*Text block*.
=-=-=
Eight crypto exchanges launched synthetic SpaceX pre-IPO perpetuals in recent weeks, letting traders speculate on the company's valuation round the clock. Between May 17 and June 11, 2026, the contracts saw roughly $3.2 billion in total trading volume and $390 million in open interest, according to data from Talos reported by Reuters. The products arrived as SpaceX priced its IPO at $135 per share on June 11.
How the synthetics work
Pre-IPO perpetuals are cash-settled derivatives. They don't give holders any claim on equity or voting rights. Instead, they track a synthetic index built from public signals — IPO pricing, secondary market chatter, funding flows. The contracts use periodic funding payments to keep the perp price aligned with the index. Those payments shift between longs and shorts and can turn expensive fast when speculative demand runs hot.
The structure lets traders get exposure to a private company's value without waiting for a traditional IPO lockup. It also means prices can drift far from any official valuation, especially when order books get one-sided.
First movers and early volume
Trade.xyz listed the first SpaceX synthetic — ticker SPCX-USDC — on Hyperliquid on May 18. It set a $150 reference price. On day one, the contract did $33 million in volume and $21.8 million in open interest, per CoinDesk. Binance followed three days later, on May 21, calling its version SPCXUSDT and branding it the exchange's first Pre-IPO Perpetual Contract. The two venues drew much of the early activity, with seven other platforms eventually joining.
=-=-=
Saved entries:
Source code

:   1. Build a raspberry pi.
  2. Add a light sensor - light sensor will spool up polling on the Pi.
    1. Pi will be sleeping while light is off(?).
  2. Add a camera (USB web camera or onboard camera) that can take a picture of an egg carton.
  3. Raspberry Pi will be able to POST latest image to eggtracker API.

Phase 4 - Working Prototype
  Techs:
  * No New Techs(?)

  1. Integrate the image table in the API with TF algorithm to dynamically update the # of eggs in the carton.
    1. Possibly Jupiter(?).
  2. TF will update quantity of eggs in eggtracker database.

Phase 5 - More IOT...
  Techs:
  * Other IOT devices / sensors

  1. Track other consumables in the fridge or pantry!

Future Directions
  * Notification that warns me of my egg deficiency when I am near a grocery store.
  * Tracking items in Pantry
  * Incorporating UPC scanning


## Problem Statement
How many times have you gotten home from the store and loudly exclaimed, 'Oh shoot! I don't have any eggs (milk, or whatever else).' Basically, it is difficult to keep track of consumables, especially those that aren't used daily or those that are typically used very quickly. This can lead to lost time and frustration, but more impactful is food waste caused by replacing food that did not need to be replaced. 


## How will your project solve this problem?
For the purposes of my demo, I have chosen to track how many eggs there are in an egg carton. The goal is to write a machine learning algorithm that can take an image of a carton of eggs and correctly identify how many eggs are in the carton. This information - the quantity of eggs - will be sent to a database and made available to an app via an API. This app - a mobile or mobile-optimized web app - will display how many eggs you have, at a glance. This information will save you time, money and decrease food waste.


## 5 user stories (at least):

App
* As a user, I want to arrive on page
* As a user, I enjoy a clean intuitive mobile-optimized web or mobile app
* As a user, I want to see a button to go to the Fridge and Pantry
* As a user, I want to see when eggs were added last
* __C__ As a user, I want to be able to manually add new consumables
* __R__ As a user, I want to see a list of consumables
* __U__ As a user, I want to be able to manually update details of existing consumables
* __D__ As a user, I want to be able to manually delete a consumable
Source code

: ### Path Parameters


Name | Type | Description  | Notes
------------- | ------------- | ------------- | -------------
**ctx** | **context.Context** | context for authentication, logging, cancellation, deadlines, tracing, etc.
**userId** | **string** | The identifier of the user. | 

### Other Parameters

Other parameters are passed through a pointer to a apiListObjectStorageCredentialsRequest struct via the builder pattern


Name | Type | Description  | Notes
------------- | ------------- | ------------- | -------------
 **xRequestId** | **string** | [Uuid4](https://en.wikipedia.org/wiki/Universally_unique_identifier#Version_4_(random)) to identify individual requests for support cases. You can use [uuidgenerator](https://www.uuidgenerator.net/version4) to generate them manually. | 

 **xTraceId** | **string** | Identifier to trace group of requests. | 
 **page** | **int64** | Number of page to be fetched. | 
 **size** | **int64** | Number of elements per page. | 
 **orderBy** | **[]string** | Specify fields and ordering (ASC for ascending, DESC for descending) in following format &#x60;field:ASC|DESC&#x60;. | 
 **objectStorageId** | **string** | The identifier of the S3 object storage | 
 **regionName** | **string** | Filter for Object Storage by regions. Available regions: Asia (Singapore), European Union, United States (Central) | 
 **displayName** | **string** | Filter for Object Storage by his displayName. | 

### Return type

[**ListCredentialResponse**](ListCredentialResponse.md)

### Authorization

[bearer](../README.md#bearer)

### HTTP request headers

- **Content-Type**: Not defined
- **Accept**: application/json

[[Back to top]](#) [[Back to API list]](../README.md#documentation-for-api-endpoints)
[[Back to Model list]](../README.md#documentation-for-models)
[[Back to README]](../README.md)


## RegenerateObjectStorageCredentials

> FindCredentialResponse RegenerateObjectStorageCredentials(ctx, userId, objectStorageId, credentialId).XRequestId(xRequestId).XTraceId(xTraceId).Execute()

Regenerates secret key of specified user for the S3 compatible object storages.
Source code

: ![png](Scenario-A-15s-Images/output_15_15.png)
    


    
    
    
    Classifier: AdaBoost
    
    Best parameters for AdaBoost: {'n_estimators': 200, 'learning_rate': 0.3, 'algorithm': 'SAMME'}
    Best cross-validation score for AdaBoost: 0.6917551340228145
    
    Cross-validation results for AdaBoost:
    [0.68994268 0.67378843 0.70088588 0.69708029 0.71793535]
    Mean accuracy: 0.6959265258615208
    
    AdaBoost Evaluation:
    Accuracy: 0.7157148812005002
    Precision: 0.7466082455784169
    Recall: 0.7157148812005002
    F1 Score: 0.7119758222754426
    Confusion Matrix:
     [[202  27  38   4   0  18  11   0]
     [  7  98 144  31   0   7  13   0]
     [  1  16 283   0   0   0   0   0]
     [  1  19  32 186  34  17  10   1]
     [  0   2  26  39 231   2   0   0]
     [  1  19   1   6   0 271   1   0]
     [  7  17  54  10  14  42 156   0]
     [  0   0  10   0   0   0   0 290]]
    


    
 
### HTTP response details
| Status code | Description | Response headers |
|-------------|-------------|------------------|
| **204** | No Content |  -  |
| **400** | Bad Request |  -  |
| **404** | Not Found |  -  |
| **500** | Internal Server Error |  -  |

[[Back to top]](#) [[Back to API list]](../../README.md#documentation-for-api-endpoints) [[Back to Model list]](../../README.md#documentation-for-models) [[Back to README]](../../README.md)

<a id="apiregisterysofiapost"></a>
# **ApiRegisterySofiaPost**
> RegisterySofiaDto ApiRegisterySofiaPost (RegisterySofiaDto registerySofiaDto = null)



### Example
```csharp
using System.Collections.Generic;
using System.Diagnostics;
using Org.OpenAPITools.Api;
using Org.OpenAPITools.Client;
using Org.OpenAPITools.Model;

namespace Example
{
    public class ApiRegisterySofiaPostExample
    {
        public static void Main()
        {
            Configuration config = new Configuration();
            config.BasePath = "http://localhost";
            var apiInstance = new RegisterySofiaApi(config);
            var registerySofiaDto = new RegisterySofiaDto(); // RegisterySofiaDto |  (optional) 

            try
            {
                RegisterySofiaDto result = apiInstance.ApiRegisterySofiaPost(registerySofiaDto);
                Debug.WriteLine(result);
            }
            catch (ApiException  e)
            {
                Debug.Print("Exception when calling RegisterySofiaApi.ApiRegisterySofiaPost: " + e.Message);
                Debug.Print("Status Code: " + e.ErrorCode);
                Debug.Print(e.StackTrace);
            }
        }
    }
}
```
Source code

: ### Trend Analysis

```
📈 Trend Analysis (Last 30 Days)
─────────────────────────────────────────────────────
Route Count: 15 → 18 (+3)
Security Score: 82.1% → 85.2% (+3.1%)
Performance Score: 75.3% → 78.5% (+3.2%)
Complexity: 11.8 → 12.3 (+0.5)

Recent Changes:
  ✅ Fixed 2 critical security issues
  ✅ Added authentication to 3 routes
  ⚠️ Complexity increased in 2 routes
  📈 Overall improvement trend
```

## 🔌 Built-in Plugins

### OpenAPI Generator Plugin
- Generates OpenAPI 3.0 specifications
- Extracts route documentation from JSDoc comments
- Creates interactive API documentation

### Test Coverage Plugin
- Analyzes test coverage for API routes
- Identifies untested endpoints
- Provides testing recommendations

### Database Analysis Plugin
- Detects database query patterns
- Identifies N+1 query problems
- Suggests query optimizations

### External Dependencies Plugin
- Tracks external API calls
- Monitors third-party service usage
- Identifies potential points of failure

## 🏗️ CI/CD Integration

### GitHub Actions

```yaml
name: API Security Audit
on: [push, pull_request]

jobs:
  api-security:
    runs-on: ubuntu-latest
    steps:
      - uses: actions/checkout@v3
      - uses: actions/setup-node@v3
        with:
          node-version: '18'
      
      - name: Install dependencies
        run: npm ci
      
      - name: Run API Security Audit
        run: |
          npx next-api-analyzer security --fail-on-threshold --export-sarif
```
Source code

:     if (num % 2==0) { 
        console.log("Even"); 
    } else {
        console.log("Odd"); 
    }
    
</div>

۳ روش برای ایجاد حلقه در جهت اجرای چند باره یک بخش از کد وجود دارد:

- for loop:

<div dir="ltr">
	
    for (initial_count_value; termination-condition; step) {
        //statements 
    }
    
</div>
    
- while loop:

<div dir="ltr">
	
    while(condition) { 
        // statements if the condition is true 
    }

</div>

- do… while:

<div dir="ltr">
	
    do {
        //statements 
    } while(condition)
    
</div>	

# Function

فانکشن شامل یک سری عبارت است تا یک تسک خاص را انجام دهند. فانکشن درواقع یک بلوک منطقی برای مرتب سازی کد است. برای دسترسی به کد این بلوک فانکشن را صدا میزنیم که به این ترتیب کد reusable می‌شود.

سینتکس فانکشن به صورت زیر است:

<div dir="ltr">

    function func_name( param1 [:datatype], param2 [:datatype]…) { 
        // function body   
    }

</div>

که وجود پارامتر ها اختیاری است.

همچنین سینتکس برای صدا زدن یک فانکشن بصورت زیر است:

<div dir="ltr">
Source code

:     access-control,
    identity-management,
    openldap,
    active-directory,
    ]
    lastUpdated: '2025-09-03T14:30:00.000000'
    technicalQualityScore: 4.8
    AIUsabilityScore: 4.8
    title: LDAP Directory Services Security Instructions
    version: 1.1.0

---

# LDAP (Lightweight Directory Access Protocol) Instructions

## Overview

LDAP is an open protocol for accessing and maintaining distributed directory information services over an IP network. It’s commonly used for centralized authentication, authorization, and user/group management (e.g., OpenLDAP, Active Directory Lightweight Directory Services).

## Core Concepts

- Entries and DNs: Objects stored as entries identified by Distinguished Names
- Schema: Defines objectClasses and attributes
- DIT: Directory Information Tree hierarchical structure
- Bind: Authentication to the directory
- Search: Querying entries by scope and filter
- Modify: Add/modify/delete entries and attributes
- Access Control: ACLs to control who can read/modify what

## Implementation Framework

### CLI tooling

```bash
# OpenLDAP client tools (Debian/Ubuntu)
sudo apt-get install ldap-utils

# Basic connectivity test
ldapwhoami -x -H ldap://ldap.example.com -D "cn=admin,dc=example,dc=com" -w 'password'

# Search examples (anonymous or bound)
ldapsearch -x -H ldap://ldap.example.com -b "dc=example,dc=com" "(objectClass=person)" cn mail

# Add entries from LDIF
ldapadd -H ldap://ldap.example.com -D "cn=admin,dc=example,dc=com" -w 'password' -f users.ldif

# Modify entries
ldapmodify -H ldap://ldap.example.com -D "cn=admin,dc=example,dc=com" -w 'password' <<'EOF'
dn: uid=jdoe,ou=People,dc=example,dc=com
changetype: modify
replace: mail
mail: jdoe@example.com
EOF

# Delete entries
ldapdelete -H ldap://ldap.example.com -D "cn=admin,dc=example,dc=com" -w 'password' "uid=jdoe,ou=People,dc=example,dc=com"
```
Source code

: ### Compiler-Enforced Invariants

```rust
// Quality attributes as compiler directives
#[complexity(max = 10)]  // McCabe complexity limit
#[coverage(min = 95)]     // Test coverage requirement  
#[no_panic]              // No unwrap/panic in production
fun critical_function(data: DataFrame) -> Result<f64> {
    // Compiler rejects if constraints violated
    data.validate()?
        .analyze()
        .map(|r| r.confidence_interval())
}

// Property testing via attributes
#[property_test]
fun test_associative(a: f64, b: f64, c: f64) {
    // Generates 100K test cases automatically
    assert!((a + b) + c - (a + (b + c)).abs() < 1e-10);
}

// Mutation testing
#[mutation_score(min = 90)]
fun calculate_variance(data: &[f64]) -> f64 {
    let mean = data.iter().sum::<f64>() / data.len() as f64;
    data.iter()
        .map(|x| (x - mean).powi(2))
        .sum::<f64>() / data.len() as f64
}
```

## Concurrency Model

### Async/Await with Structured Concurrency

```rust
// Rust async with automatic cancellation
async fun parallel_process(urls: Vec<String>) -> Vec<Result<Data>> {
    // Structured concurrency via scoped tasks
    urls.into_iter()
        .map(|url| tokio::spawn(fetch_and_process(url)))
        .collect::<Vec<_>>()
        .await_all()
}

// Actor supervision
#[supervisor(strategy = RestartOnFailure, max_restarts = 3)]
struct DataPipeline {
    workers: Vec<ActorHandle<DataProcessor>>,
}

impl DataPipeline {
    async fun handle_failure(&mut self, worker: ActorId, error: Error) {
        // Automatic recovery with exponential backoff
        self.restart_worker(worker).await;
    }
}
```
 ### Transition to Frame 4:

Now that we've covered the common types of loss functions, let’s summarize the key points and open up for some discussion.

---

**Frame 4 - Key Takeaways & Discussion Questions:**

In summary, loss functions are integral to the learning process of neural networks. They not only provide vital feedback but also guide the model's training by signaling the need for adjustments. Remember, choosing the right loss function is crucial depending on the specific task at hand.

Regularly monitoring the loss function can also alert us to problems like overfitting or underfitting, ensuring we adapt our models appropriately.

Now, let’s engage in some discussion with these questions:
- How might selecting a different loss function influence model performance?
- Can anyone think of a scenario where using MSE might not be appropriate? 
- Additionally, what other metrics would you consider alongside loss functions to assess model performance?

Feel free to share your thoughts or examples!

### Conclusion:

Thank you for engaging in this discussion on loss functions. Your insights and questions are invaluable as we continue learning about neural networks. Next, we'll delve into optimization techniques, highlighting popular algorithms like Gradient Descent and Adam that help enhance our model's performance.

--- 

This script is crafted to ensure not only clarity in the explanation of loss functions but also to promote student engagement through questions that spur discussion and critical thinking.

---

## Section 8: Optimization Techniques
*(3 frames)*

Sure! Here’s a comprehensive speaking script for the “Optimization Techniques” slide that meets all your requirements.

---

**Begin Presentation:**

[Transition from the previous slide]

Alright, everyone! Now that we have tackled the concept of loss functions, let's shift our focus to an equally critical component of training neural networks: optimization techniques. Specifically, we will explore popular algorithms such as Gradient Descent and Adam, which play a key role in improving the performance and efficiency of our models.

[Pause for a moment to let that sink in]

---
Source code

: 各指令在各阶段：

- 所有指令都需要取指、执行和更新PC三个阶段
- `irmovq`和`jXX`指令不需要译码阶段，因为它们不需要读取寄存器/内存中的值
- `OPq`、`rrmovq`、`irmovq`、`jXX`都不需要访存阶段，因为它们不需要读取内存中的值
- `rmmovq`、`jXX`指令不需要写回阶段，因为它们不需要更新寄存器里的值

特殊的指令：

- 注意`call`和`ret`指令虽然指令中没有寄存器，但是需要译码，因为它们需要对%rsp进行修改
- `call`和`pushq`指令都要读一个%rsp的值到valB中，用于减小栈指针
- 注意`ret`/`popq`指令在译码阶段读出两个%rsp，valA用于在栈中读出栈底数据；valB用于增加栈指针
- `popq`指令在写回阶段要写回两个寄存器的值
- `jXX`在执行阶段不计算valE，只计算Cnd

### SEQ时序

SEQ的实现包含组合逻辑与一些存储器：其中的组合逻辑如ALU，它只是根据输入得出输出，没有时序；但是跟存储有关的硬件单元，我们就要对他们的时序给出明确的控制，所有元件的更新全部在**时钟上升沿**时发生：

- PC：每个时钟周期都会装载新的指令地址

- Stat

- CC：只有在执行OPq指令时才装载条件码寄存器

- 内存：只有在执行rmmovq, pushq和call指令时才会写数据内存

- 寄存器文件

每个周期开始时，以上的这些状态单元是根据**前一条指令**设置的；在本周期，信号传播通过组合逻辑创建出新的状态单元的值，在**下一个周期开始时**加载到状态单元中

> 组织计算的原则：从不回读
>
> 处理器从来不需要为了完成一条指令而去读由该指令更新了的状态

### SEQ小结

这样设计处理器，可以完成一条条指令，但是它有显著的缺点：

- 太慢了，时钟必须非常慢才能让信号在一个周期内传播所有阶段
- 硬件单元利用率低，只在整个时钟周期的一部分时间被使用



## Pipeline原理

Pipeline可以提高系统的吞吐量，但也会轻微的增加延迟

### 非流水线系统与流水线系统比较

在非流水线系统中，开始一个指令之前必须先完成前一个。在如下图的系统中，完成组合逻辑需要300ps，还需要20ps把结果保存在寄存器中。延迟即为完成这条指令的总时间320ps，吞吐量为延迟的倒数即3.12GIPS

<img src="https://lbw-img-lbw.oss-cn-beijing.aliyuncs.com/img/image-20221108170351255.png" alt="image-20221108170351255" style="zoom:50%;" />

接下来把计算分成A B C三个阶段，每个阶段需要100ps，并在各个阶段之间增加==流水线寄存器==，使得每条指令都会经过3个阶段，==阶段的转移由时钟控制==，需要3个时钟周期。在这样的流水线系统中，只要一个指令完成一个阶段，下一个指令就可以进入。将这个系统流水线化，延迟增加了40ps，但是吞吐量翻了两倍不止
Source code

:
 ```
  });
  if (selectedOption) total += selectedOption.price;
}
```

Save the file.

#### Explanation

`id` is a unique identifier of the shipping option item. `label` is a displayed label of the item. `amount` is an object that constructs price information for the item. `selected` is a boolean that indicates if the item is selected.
=-=-=
*Parts of the exercise*.
A – According to the text on SpaceX pre-IPO perpetuals, what reference price did Trade.xyz set for its SPCX-USDC contract?
B – Return the passage of the SpaceX perpetuals text starting at "Eight crypto exchanges" and ending at "on June 11.".

*Solution list*.
A – $150

B –
Eight crypto exchanges launched synthetic SpaceX pre-IPO perpetuals in recent weeks, letting traders speculate on the company's valuation round the clock. Between May 17 and June 11, 2026, the contracts saw roughly $3.2 billion in total trading volume and $390 million in open interest, according to data from Talos reported by Reuters. The products arrived as SpaceX priced its IPO at $135 per share on June 11.